Health minister Lo Chung-mau said separately data gathered in the past month showed a 3.8 per cent infection rate among imported cases, meaning 38 out of 1,000 incoming travellers were found with the virus upon arrival. Only 1.6 per cent of them were found to be infected later – lower than the 2.5 per cent local infection rate.
Under the new rules, arrivals who test negative with a PCR kit can immediately go into the community, entering restaurants, bars, theme parks and museums. Those who test positive will still receive a red health code and have to follow the usual isolation protocols. Arrivals will also still need to take a PCR test at the airport and on their third day in the city, and a rapid antigen test (RAT) for five days.
Electronic wristbands for infected people will also be scrapped, as Lo said the red code could already effectively prevent the spread of the virus in the community.
Mandatory PCR tests will also be largely reduced in the community and for those crossing the border to mainland China. Travellers heading to the mainland and Macau no longer need to undergo pre-departure Covid tests at checkpoints from Wednesday. They only need to complete a PCR test 48 hours before departure.
Mandatory PCR tests will only be required for high-risk groups, including hospital staff and workers at care homes, while employees in other occupations can choose to do RAT tests voluntarily. Compulsory PCR testing notices issued to residential buildings will also be reduced.

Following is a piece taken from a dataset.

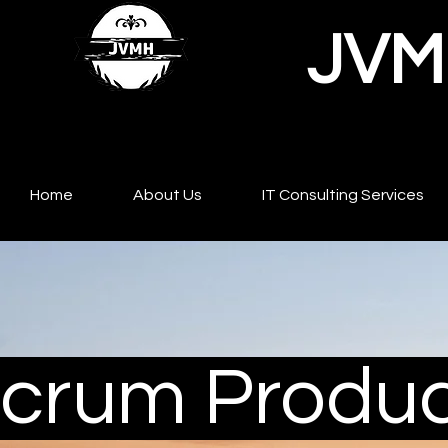
JVMH
Home
About Us
IT Consulting Services
crum Produc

With the dropping of the use of the risk-exposure “Leave Home Safe” app – introduced in November 2020 – restaurant patrons only need to show proof of their vaccination records, via other apps on their mobile phone or on paper.
“We still require patrons to show their vaccination records as this will encourage residents to take jabs, especially among our elderly and children,” Lo said. “We can also protect those who are unvaccinated from entering high-risk premises.”

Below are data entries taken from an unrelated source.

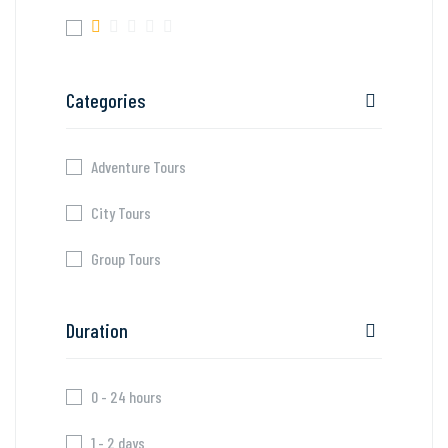
Categories
Adventure Tours
City Tours
Group Tours
Duration
0 - 24 hours
1 - 2 days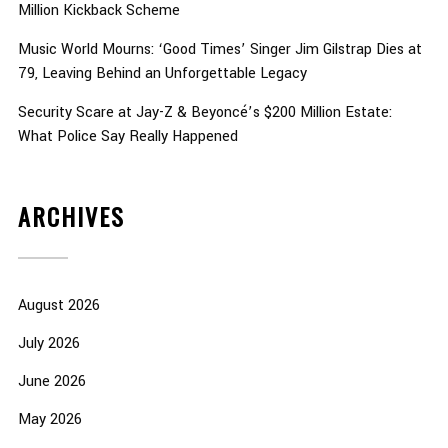
Million Kickback Scheme
Music World Mourns: ‘Good Times’ Singer Jim Gilstrap Dies at
79, Leaving Behind an Unforgettable Legacy
Security Scare at Jay-Z & Beyoncé’s $200 Million Estate:
What Police Say Really Happened
ARCHIVES
August 2026
July 2026
June 2026
May 2026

He also revealed latest data from waste water surveillance showed the current Covid-19 wave might have plateaued, and despite the large number of infections, the healthcare system was still functioning well, an improvement from previous waves and earlier in the year.
Health authorities recorded 14,717 cases on Monday, of which 5 per cent, or 704 cases, were imported.
Asked whether Hong Kong’s border with the mainland could also be reopened before Lunar New Year on January 22, Lee said his government had been working hard with central authorities on the matter.
“This is close to my heart, and I’ll do everything I can to facilitate it … Our goal is to allow normal cross-border travel as soon as possible, but we can only progress in accordance with the actual situation,” he said. “We all know the epidemic situation, the number of infected cases on the mainland.”
Last week, Hong Kong eased quarantine and isolation measures in an incremental move following a major shift in Beijing’s zero-Covid policy.
As part of the central government’s newly eased policy, Covid-19 patients with mild or no symptoms can isolate at home for five days instead of having to spend a week at a centralised government facility. Their close contacts can also quarantine at home for five days instead of eight.
Mainland residents no longer need to present a green health code, previously issued to PCR-negative users, when entering public places, except hospitals, schools and care homes for the elderly.
From last Friday (9 December), residents and arrivals infected with Covid-19 have been allowed to leave isolation on the fifth day instead of the seventh, if they test negative for two days in a row. The shortened period also applies to unvaccinated close contacts, previously required to isolate or quarantine for seven days.
The catering sector earlier expressed disappointment over the lack of changes in social-distancing rules, pointing out their Christmas and new year business would be affected.